I’m beginning to wonder if the days of being courteous and professional in our industry are gone. The market is tough and it has become tougher to close real estate transactions in our competitive market. So many good agents have given up and gone into other industries. For those that remain, I have to wonder if this never ending down housing market has caused a permanent change in some agent’s attitude?
I had a potential offer on a foreclosed home. I wanted to speak with the listing agent over the weekend to see if they were working any other offers and find out how quickly the bank was responding to offers. Unfortunately, the agent did not list their cell number anywhere on the listing, the MLS roster, or yard sign. That’s a sure sign that they do NOT want to be bothered outside of normal office hours.
So, I waited until this morning and called his office. Naturally, he was not in as early as ten on a Monday morning, so they directed me to his voice mail where I left a message. I stated that I had an offer to submit and needed to know the best way to get the offer to him, via fax, email, or in person. I also stated that I wanted to confirm that he wasn’t working any other offers.
By 1:00 and no response, I decided to go ahead and get the offer submitted. I contacted his office and got the fax number. The offer was faxed and I got a confirmation that the fax was successful. Then I sent a PDF file to his email address on the MLS roster.
After I googled his name, I found his cell number on his website that stated he specialized in working with banks and was an REO listing specialist.

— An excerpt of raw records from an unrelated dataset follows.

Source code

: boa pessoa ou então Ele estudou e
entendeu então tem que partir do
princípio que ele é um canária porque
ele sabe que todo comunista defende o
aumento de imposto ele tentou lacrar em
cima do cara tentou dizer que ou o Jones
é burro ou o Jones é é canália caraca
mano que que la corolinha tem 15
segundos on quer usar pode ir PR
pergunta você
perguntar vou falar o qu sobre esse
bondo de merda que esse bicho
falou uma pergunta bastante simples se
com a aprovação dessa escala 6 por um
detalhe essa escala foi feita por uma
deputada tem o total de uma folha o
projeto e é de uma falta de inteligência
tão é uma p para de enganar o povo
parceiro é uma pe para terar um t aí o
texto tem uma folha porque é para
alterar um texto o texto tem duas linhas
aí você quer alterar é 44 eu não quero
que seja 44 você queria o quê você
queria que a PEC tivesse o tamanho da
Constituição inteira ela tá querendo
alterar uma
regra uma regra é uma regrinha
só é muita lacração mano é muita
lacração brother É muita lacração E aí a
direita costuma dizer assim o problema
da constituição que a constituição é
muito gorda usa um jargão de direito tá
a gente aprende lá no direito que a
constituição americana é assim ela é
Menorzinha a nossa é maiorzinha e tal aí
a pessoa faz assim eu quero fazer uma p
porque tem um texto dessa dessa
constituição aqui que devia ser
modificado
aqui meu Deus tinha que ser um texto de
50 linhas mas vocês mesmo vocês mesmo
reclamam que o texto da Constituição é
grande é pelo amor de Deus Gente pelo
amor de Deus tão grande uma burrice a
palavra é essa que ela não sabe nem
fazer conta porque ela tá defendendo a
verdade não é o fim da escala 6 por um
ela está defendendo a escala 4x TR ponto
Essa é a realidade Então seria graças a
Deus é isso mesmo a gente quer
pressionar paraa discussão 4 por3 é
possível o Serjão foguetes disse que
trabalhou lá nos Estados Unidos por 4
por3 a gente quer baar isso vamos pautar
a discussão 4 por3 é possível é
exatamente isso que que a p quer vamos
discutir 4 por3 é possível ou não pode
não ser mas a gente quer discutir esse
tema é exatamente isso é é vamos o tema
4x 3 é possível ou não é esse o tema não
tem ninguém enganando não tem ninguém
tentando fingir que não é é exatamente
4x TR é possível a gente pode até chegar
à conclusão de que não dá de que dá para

Surprisingly enough, he didn’t answer his cell so I left a message that I had already left a message on his office phone and wanted to let him know I had faxed over the offer and sent a PDF file to his email address. I asked for him to confirm that he got the offer and let me know if I needed to submit the offer to a different number or email.
By 8:00 PM I still have not gotten a response. I reluctantly dialed his cell number and amazingly enough he answered! His tone of voice indicated that he was not very receptive to me calling his cell number in the evening. When I asked him to confirm that he had received my offer, he asked me what house I was talking about and gave no recollection of knowing my name or that I had called, faxed, and emailed him multiple times today. When I told him which home, he wanted to know how much the offer was for. I’m assuming that even though this home has been on the market for over three months that he must have received multiple offers today which was why he was confused and needed to know which offer was mine. When I stated the amount, he responded with a flat tone and short answer of, “oh yeah, I got it.” I tried to stay upbeat and asked if he had any idea how long it would take to get a response from the bank. His reply...”I’m sure it will just be rejected tomorrow.” Nothing else was said and no additional information, guidance, thank you for your offer, sorry I didn’t get back with you earlier, nothing. I thanked him for his time and asked him to please let me know even if the bank didn’t counter.
What happened to the courtesy of returning a phone call about one of your listings? What happened to the courtesy of confirming that an offer has been received? What happened to the courtesy of just being polite? Isn’t the goal to get the listing SOLD? At this point I get the feeling that he won’t even send our offer to the bank but has decided on his own that it should be rejected.
Bank owned properties should still be represented by agents adequately. Whether they are bank owned or individually owned, listing agents should be available to answer questions about their listings! That means providing a cell number and answering phone calls on the weekends. In the minimum, it means returning phone calls during the business week! Lastly, agents submitting offers deserve the courtesy of a phone call or email to confirm that their offer has been received.
The market may have changed to support more foreclosures and short sales and agents that specialize in these type of properties. Hopefully, the lack of professionalism and courtesy that I have received from more than one of these type of agents it not the wave of the future. The housing market and the way agents do business with the large number of REOs and short sales will always change. But, I sincerely hope that courtesy and professionalism between agents will always remain as a part of this industry and will never go out of style.